━━ DOCUMENT SECTION ━━

Other facts, hereinafter mentioned, served to substantiate the charge placed against appellant. The aforementioned evidence was sufficient to sustain a conviction ; in fact, the uncorroborated testimony of Mrs. Taylor, standing alone, under our decisions, was sufficient proof to justify the jury in finding that appellant had sexual relations with Mrs. Taylor by force and against her will. See Hodges v. State, 210 Ark. 672, 197 S.W. 2d 52, Bradshaw v. State, 211 Ark. 189, 199 S. W. 2d 747.

Appellant moved to strike that portion of the testimony given by Mrs. Taylor, wherein she stated that Fields said that he “had just killed a man, and what he was going to do now wouldn’t he any worse than what he had already done.” The court, over objections, admitted this testimony for the purpose of showing the intent and design of Fields. No error was committed in admitting this evidence. Certainly, the statement was a threat to the prosecuting witness of what would happen to her if she did not submit to his desires, and, for that matter, a rapist might well make such a remark, irrespective of whether it was true, as a way of frightening his intended victim. This was not a matter of admitting irrelevant evidence as a means of showing a criminal disposition, but rather, the statement was pertinent to the issue of whether Fields forced Mrs. Taylor to have intercourse with him.

*989It is asserted that the court erred by permitting Dr. Eeid to testify as to the emotional condition of the prosecuting witness at the time of his examination, but the assignment is without merit, for we held contrary to this contention in Snetzer v. State, 170 Ark. 175, 279 S. W. 9.

Appellant was overtaken and arrested shortly after he left the Taylor home, at which time he surrendered his pistol to the sheriff.3 While in the car with the officers, Fields was asked by Deputy Sheriff Buck Oliger of Jefferson County if he had raped Mrs. Taylor. Oliger testified that appellant answered, “If she said I did, I did.” Oliger also testified that he (Oliger) told appellant that Mrs. Taylor had said that he raped her twice, and Fields replied, “No, only once.” This evidence was objected to by appellant, but the court admitted the testimony solely for the purpose of identifying Fields as the man charged with rape. The statements were admissible. Prior to the taking of the evidence before the jury, the court had retired to chambers and heard testimony as to the voluntary nature of the statements. We have approved this procedure. Brown v. State, 198 Ark. 920, 132 S. W. 2d 15, McClellan v. State, 203 Ark. 386, 156 S. W. 2d 800. According to the testimony, the statements were entirely voluntary; in fact, there is no evidence anywhere in the record of threats, duress, intimidation, or mistreatment of any nature. Nor is there evidence of any promise of immunity from prosecution, or leniency, as an inducement to Fields to make the statements. While the court limited the evidence to identification of appellant, the testimony was actually allowable in a broader sense. We have held that any voluntary admission, tending to connect a defendant with a crime charged against him is admissible in evidence. McMillan v. State, 229 Ark. 249, 314 S. W. 2d 483, Smith v. State, 230 Ark. 634, 324 S. W. 2d 341.

━━━

• **SHORT EXERCISE A**: Please copy out everything in the listing below, from the line that contains "state / province: British Columbia" down to the line that contains "state / province: Nebraska", with both of those lines included.

━━ PROVIDED RECORDS ━━

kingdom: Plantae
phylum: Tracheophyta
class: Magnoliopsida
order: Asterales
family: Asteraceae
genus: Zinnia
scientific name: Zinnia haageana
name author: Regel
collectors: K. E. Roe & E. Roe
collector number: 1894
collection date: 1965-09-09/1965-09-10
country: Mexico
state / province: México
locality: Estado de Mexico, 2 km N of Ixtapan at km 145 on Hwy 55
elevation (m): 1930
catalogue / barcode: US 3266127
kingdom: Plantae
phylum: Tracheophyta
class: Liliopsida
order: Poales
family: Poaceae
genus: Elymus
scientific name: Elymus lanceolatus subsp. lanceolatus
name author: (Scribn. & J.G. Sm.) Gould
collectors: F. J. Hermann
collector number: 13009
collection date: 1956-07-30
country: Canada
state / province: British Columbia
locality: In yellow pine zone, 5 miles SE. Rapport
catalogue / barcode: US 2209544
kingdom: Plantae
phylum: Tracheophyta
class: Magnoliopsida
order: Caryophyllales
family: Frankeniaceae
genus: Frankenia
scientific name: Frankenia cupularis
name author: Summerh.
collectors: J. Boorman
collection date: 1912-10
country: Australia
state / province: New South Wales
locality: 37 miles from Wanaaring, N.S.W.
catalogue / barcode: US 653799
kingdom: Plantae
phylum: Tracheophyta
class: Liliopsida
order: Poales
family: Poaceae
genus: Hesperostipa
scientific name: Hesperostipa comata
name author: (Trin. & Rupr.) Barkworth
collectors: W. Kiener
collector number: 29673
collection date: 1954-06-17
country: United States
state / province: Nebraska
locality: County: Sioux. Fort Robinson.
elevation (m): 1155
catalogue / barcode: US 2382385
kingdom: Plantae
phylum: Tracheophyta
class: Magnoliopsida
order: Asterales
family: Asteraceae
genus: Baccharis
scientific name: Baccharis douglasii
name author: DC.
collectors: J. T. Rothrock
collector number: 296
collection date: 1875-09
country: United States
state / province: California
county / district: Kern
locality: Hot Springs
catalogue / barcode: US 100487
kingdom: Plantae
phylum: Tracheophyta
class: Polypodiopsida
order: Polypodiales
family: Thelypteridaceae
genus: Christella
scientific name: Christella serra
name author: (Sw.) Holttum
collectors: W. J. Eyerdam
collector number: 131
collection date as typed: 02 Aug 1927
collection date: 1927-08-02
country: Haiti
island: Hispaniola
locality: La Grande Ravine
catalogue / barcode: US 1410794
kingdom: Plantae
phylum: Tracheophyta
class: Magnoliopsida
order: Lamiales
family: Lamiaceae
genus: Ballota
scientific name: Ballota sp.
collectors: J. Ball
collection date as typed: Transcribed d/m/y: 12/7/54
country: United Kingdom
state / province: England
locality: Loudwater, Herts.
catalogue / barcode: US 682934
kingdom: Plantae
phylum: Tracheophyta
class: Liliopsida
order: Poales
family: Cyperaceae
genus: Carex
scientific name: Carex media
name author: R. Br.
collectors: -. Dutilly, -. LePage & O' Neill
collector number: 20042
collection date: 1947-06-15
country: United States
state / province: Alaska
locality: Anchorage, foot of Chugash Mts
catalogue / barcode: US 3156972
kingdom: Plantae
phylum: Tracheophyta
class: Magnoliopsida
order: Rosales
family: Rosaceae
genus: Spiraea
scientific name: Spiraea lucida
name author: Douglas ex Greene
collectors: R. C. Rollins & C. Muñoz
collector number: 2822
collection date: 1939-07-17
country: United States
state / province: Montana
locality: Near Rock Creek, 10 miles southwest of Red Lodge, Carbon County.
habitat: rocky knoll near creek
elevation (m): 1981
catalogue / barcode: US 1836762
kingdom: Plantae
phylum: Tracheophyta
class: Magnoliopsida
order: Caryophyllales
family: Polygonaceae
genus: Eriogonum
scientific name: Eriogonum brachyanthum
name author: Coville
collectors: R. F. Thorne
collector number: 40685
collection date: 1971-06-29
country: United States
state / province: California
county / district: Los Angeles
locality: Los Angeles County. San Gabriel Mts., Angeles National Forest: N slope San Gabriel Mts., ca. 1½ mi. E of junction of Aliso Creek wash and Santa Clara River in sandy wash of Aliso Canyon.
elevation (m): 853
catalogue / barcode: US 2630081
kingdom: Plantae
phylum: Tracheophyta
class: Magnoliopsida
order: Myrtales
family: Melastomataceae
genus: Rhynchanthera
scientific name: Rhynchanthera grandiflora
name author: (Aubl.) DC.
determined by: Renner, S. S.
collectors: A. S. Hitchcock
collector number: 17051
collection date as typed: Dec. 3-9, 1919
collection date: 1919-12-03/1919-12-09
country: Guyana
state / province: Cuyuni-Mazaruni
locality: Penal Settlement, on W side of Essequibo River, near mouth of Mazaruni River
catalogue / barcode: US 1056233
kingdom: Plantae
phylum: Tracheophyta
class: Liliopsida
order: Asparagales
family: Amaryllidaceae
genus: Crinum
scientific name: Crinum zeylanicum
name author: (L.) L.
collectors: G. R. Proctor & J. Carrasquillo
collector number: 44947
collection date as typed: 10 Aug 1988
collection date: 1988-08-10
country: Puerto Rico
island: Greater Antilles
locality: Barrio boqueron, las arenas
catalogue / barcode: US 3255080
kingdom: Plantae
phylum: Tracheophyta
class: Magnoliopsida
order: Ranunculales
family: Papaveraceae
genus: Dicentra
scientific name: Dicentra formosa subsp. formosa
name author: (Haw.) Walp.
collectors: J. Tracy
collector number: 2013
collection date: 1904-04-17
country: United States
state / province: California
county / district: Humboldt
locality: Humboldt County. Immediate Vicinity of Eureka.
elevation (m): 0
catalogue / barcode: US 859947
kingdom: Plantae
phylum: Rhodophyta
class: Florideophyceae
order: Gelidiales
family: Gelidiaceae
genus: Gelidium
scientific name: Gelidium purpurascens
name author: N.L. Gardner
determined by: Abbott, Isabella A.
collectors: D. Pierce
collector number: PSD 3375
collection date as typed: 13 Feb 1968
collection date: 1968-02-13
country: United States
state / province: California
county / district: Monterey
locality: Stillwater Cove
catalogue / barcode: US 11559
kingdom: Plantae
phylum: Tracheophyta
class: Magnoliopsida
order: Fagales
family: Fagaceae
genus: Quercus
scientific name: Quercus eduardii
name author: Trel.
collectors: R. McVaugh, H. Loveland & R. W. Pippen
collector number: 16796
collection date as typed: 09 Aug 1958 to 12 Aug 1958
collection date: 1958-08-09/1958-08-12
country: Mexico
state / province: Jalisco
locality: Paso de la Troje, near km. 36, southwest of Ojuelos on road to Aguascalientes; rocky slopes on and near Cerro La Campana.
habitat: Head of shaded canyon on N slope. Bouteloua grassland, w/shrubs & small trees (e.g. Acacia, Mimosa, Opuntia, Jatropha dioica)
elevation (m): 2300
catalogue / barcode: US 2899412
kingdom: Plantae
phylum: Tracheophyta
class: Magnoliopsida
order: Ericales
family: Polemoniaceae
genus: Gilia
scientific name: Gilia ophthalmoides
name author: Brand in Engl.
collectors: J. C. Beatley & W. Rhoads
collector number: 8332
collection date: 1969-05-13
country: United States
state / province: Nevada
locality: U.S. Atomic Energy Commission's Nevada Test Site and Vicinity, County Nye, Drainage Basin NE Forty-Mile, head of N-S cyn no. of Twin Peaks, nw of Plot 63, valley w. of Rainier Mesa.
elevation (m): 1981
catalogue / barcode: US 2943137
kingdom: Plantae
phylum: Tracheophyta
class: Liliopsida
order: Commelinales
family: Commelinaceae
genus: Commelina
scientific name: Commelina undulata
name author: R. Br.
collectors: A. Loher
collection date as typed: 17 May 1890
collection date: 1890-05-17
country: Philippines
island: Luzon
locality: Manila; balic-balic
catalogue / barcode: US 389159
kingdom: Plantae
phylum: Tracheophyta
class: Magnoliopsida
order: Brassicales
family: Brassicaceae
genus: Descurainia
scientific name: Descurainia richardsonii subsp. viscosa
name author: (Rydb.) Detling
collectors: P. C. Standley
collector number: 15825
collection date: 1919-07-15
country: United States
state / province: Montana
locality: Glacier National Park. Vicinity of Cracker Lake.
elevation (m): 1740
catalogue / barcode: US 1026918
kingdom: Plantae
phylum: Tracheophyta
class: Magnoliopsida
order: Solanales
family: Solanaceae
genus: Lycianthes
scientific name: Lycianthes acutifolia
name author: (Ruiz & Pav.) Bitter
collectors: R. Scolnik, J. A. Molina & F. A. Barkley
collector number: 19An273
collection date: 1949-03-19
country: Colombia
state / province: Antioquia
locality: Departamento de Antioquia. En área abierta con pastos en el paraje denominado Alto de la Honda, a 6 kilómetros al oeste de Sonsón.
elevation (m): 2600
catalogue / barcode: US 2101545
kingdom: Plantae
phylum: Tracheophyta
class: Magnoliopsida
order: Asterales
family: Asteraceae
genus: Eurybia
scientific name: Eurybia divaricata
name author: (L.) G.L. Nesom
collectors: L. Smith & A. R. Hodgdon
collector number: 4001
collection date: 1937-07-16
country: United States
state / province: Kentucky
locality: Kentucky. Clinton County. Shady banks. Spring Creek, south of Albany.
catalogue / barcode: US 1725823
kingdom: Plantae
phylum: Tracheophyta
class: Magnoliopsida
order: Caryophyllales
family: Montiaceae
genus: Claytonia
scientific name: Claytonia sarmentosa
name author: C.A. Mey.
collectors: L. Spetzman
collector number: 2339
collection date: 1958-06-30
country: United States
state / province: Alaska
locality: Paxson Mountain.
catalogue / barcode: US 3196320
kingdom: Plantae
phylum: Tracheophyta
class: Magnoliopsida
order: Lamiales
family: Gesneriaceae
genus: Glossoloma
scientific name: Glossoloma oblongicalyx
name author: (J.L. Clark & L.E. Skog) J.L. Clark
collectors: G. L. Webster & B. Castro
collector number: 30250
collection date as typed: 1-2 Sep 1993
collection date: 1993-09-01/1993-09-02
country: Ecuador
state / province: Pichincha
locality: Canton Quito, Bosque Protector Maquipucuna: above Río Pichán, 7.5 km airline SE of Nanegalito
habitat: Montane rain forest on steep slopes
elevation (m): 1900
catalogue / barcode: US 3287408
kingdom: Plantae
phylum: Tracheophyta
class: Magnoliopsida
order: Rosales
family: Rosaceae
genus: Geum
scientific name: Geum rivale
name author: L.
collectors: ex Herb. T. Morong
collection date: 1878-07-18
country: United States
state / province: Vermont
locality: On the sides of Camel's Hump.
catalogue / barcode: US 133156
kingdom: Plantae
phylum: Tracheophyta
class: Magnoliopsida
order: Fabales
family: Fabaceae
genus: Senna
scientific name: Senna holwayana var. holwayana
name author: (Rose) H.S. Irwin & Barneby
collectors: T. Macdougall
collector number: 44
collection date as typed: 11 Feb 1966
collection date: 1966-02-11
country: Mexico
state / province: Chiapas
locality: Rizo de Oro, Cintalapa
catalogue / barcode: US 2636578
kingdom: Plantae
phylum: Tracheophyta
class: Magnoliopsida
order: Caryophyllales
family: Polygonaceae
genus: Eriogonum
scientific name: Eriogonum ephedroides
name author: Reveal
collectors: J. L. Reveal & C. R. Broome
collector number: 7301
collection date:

━━━

• **SHORT EXERCISE B**: Go on with the court opinion on the rape conviction appeal, the passage placed above the listing, picking up from where it stops.

• **EXERCISE RESULT A**:
state / province: British Columbia
locality: In yellow pine zone, 5 miles SE. Rapport
catalogue / barcode: US 2209544
kingdom: Plantae
phylum: Tracheophyta
class: Magnoliopsida
order: Caryophyllales
family: Frankeniaceae
genus: Frankenia
scientific name: Frankenia cupularis
name author: Summerh.
collectors: J. Boorman
collection date: 1912-10
country: Australia
state / province: New South Wales
locality: 37 miles from Wanaaring, N.S.W.
catalogue / barcode: US 653799
kingdom: Plantae
phylum: Tracheophyta
class: Liliopsida
order: Poales
family: Poaceae
genus: Hesperostipa
scientific name: Hesperostipa comata
name author: (Trin. & Rupr.) Barkworth
collectors: W. Kiener
collector number: 29673
collection date: 1954-06-17
country: United States
state / province: Nebraska

• **EXERCISE RESULT B**:
*990During the examination of Gerald Taylor, husband of Myrtle Taylor, counsel for appellant asked the witness if he planned to file suit against the State of Arkansas for damages. The court would not permit the witness to answer the question, but Taylor replied, “I can’t answer that. ’ ’4 Appellant asserts that he was attempting to show that the outcome of the instant case would have a material effect on a civil claim for damages against the State of Arkansas (based on the alleged attack on Mrs. Taylor). From appellant’s brief,

“If in fact a suit was planned or contemplated, the credibility of both the Taylors testimony would be lessened considerably because of their monetary interest in the civil action. If such action was planned by the Taylors, this fact should have been given to the jury and the evidence weighed by the jury along with the other evidence of the Taylors.”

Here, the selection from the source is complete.